EXERCISE DETAILS: Find every line in the records below that holds the word "status", and copy each one.

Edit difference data
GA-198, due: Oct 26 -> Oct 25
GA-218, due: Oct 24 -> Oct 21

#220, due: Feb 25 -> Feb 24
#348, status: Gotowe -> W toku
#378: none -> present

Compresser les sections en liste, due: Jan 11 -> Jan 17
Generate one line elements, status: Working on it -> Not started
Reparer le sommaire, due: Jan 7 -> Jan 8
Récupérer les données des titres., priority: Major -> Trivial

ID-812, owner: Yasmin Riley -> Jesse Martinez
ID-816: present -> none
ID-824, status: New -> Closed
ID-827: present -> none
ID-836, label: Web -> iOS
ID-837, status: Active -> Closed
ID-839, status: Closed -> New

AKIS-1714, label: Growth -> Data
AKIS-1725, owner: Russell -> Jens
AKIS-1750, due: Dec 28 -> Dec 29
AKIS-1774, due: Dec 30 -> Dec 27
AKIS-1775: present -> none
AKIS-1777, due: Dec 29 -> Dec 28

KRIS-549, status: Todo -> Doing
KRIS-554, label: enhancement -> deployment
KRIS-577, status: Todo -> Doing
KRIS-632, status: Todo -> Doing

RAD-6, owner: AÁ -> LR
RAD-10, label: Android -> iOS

SOLUTION TO THIS PROBLEM:
#348, status: Gotowe -> W toku
Generate one line elements, status: Working on it -> Not started
ID-824, status: New -> Closed
ID-837, status: Active -> Closed
ID-839, status: Closed -> New
KRIS-549, status: Todo -> Doing
KRIS-577, status: Todo -> Doing
KRIS-632, status: Todo -> Doing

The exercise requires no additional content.